About this exercise:
Look below for the line that has "1: (293, 326)". Set down the lines from there through the line that has "33: (862, 177)", exactly as written.
=== Dataset records ===
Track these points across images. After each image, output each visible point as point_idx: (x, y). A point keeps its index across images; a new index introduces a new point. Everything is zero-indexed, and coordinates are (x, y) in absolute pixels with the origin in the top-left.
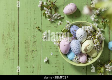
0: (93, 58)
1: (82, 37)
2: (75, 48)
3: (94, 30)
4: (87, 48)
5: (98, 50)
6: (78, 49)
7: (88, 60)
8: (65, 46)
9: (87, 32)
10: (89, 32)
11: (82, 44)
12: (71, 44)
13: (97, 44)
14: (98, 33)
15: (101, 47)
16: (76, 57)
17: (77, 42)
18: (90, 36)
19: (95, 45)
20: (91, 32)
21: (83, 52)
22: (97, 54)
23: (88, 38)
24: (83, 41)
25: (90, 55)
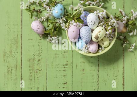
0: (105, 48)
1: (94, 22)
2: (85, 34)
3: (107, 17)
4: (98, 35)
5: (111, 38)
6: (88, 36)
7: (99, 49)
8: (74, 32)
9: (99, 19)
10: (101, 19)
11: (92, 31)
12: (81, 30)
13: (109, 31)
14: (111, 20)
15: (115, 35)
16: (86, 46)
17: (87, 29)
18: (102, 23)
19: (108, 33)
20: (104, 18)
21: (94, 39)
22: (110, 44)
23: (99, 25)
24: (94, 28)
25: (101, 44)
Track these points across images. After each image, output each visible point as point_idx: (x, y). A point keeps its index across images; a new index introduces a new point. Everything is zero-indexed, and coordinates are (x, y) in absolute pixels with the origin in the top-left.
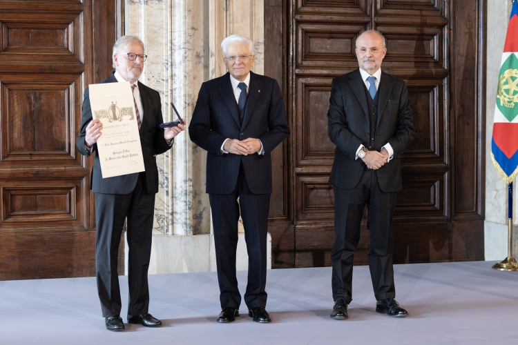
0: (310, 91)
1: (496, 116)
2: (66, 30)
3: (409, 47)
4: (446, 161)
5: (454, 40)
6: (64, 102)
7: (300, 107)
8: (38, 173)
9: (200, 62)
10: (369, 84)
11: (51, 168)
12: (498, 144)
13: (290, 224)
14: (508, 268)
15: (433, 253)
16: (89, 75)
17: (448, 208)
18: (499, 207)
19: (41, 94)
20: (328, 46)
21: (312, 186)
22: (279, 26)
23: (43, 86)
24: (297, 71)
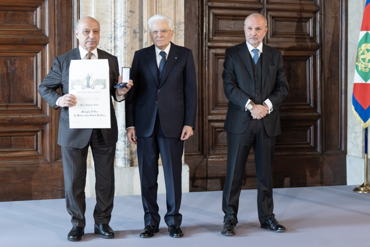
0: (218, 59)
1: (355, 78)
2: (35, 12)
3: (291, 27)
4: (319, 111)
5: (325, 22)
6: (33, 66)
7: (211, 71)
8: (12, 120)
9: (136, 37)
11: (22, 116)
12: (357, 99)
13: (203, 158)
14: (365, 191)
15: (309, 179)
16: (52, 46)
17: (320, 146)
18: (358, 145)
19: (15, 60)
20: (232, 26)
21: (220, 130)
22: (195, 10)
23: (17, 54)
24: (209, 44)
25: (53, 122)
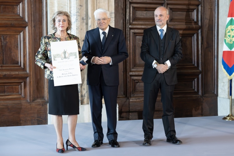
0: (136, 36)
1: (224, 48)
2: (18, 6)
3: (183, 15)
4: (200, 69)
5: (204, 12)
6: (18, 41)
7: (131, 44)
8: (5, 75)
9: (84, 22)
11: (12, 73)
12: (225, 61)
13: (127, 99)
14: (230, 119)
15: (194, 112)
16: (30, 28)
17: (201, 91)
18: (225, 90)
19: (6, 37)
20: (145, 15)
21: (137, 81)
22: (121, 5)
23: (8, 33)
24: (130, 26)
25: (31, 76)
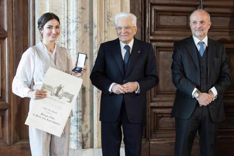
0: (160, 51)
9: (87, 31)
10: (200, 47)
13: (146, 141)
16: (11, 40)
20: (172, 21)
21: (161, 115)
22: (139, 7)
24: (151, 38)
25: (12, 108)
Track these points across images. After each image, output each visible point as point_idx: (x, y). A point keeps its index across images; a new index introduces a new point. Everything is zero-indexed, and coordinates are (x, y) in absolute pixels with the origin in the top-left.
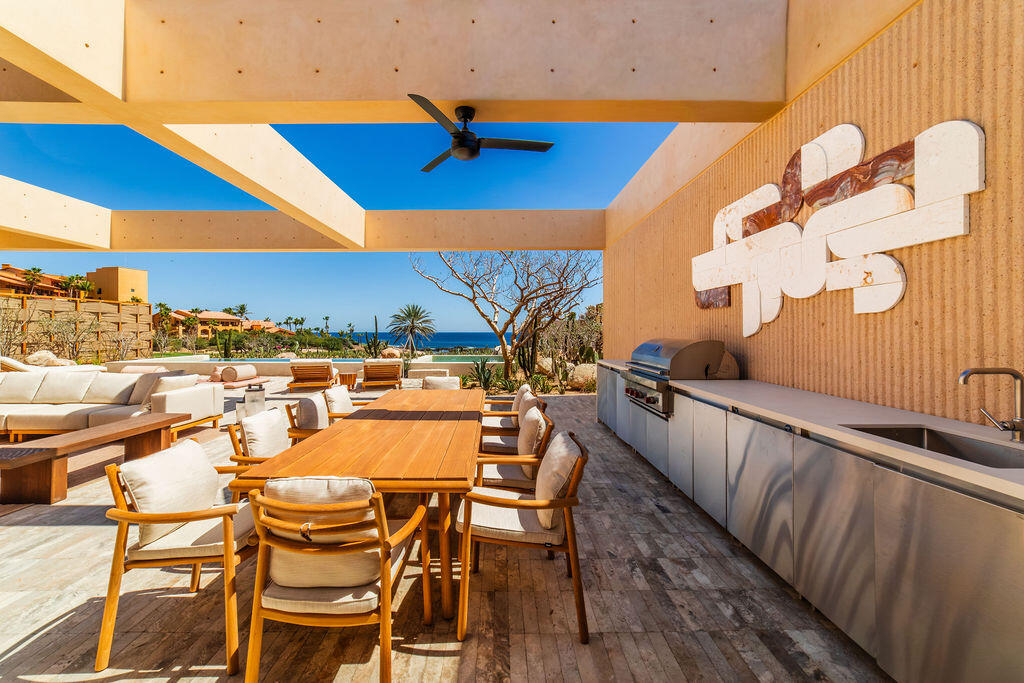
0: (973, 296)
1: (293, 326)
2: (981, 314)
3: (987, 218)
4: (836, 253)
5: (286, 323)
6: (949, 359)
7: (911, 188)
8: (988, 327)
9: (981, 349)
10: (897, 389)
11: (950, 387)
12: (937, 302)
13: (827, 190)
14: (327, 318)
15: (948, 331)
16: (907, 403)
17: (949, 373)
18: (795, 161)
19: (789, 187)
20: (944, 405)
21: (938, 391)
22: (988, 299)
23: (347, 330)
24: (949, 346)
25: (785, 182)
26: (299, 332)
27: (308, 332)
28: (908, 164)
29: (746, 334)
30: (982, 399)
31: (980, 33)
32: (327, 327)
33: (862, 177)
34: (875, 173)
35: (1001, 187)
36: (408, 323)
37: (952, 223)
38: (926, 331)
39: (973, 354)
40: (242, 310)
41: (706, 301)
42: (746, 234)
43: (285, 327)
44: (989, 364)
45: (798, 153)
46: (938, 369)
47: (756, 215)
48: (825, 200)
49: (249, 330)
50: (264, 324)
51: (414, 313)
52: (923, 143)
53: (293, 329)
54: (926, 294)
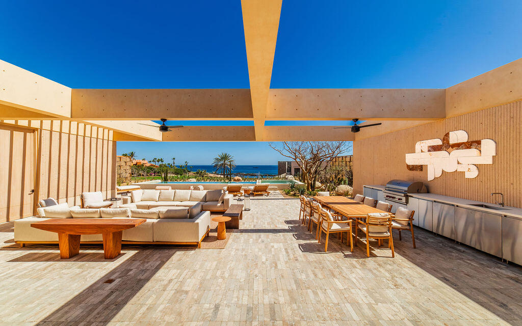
===
Response to the task:
1: (293, 326)
2: (981, 314)
3: (987, 218)
4: (836, 253)
5: (286, 323)
6: (949, 359)
7: (911, 188)
8: (988, 327)
9: (981, 349)
10: (897, 389)
11: (950, 387)
12: (937, 302)
13: (827, 190)
14: (327, 318)
15: (948, 331)
16: (907, 403)
17: (949, 373)
18: (795, 161)
19: (789, 187)
20: (944, 405)
21: (938, 391)
22: (988, 299)
23: (347, 330)
24: (949, 346)
25: (785, 182)
26: (299, 332)
27: (308, 332)
28: (908, 164)
29: (746, 334)
30: (982, 399)
31: (980, 33)
32: (327, 327)
33: (862, 177)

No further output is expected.